Pressure counter pressure casting (PCPC) uses low pressure applied to the molten metal to fill the mold, but also uses a lower “counter” pressure on the mold cavity to control filling and produce the casting. For example, a cast aluminum wheel 200 may have a target yield strength of 55 ksi using higher strength aluminum alloys such as 206, 204 and X149. In one embodiment, the wheel 200 is cast from alloy X149 for the combination of strength, ductility and castability with the PCPC process.

The ablation casting process is a direct chill shape casting technique, which is compatible with cast and most wrought alloy compositions (aluminum & magnesium). The process has the ability to deliver very high static and fatigue mechanical properties. For example, typical increases in static properties may be ˜20% and fatigue properties may increase by ˜50%. These property improvements are achieved by producing a fine grain structure through rapid cooling and solidification rates.

Ablation casting is similar to traditional sand casting in terms of design flexibility (ability to form complicated shapes), tooling costs, and lead times. The process follows a similar sequence to traditional sand casting with the exception of the final ablating process. Molds, similar to a traditional sand casting, are created and inserted into the ablation unit. These molds have binders that break down when run through a water bath later in the ablation process. The mold is filled in a similar fashion as traditional sand casting. The ablation portion of the process has a filled mold fed through a stream of water which erodes away the mold and cools the cast part, resulting in improved mechanical properties.

FIG. 18-24 illustrate another embodiment of a wheel 250, which may be forged or cast. The wheel 250 has a circular mounting flange 252. A series of inner dished walls 203 extend from the mounting flange 252 radially outwards to a first edge 260 of a peripheral rim 256. A series of outer dished walls 254 extend from the mounting flange 252 radially outwards to a second edge 262 of the rim 256. The outer dished walls 254 are radially offset from the inner dished walls 253 along the flange 252. Connector walls 255 extend between the inner dished wall 253, outer dished wall 254, and the peripheral rim 256 to create a continuous wall surface between the flange 252 and the rim 256, leading to a corrugated wall structure for the wheel 250.

### Information supplied
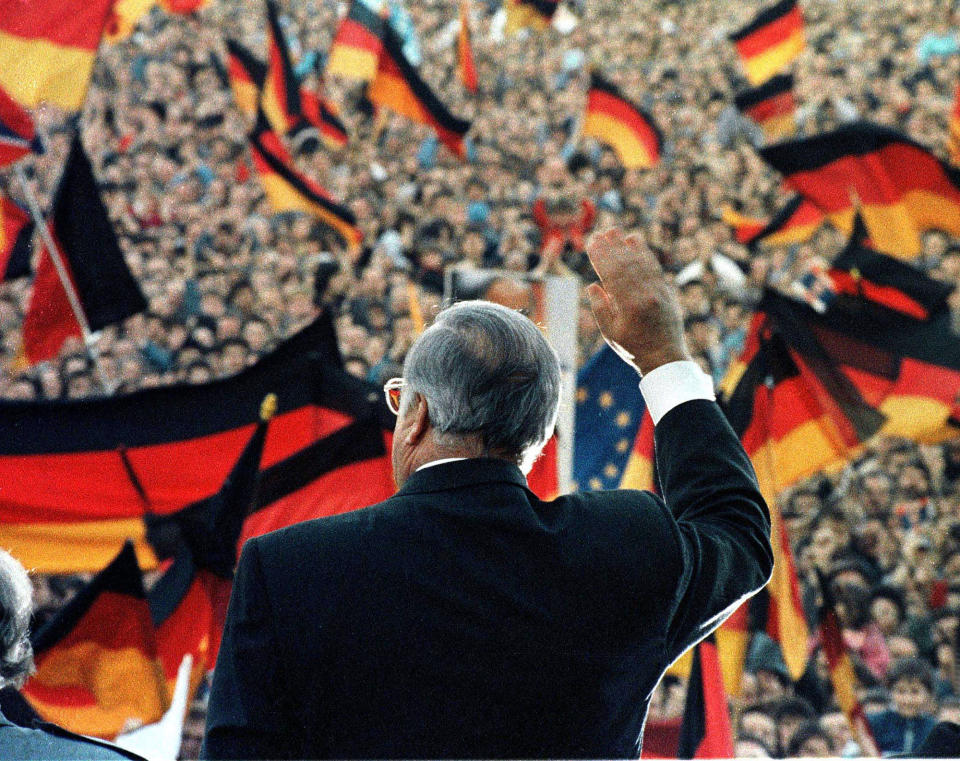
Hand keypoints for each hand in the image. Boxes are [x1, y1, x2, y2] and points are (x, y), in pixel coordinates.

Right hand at [585, 228, 689, 375]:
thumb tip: (593, 285)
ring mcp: (658, 291)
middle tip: (600, 232)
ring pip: (641, 262)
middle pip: (626, 264)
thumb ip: (600, 309)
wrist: (665, 358)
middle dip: (611, 247)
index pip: (613, 274)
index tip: (592, 243)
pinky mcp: (666, 291)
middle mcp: (646, 295)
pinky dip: (643, 253)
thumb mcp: (611, 334)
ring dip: (627, 245)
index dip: (601, 256)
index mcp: (629, 306)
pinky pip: (653, 267)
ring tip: (615, 231)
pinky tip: (635, 242)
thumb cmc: (634, 348)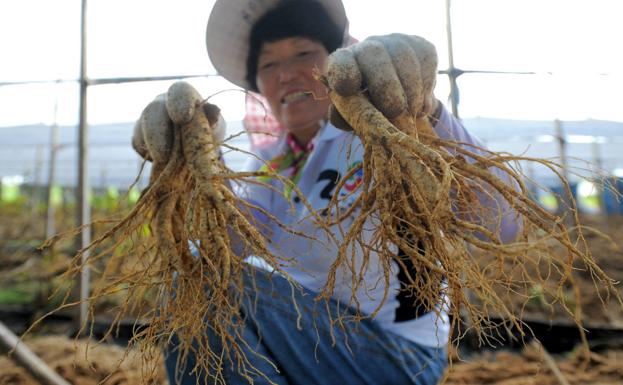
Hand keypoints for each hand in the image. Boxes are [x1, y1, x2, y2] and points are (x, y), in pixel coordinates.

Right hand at [132, 82, 225, 162]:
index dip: (179, 102)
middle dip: (158, 133)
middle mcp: (162, 102)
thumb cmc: (207, 130)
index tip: (182, 119)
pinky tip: (159, 163)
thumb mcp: (214, 125)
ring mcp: (148, 117)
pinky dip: (147, 153)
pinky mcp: (139, 135)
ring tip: (163, 162)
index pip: (179, 91)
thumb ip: (213, 118)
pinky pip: (138, 142)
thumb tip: (214, 110)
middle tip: (164, 154)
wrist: (196, 145)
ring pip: (142, 127)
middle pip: (153, 110)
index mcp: (184, 95)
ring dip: (152, 146)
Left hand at [324, 33, 438, 133]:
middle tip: (394, 111)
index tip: (349, 89)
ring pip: (404, 58)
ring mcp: (396, 43)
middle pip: (374, 54)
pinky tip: (420, 102)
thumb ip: (345, 116)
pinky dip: (426, 86)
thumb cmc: (370, 110)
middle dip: (386, 86)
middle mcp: (368, 46)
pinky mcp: (421, 45)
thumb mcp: (354, 116)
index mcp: (345, 64)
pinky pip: (426, 61)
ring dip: (410, 91)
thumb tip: (347, 117)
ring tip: (411, 112)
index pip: (340, 61)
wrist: (401, 101)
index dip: (344, 72)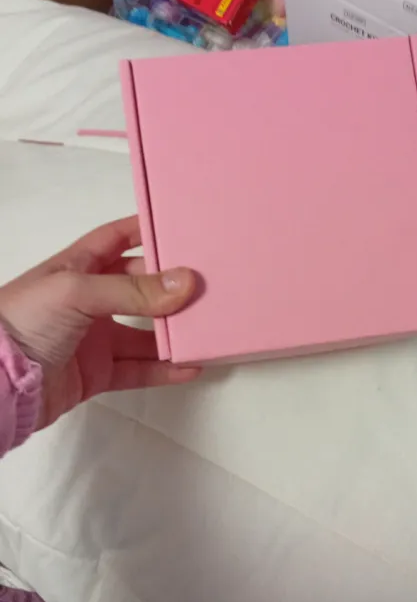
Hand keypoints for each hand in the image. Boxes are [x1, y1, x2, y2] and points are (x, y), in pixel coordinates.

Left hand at [0, 216, 199, 429]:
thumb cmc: (24, 321)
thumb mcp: (77, 292)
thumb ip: (133, 290)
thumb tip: (186, 282)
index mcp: (77, 267)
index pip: (116, 239)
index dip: (145, 230)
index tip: (182, 228)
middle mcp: (88, 299)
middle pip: (139, 287)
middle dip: (171, 287)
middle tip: (208, 285)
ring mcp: (93, 338)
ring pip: (144, 331)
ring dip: (173, 332)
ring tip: (207, 328)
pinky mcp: (97, 373)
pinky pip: (138, 368)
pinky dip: (164, 369)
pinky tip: (190, 366)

### Instructions to follow
Swap "traditional sand casting" for "conventional sand casting" in the casting passage starting at "Ablation casting is" and ending at "improved mechanical properties.", and give that stretch back. Work from the casting passage alone; the lines play no part.

### Result of the task
Ablation casting is similar to conventional sand casting in terms of design flexibility (ability to form complicated shapes), tooling costs, and lead times. The process follows a similar sequence to conventional sand casting with the exception of the final ablating process. Molds, similar to a conventional sand casting, are created and inserted into the ablation unit. These molds have binders that break down when run through a water bath later in the ablation process. The mold is filled in a similar fashion as conventional sand casting. The ablation portion of the process has a filled mold fed through a stream of water which erodes away the mold and cools the cast part, resulting in improved mechanical properties.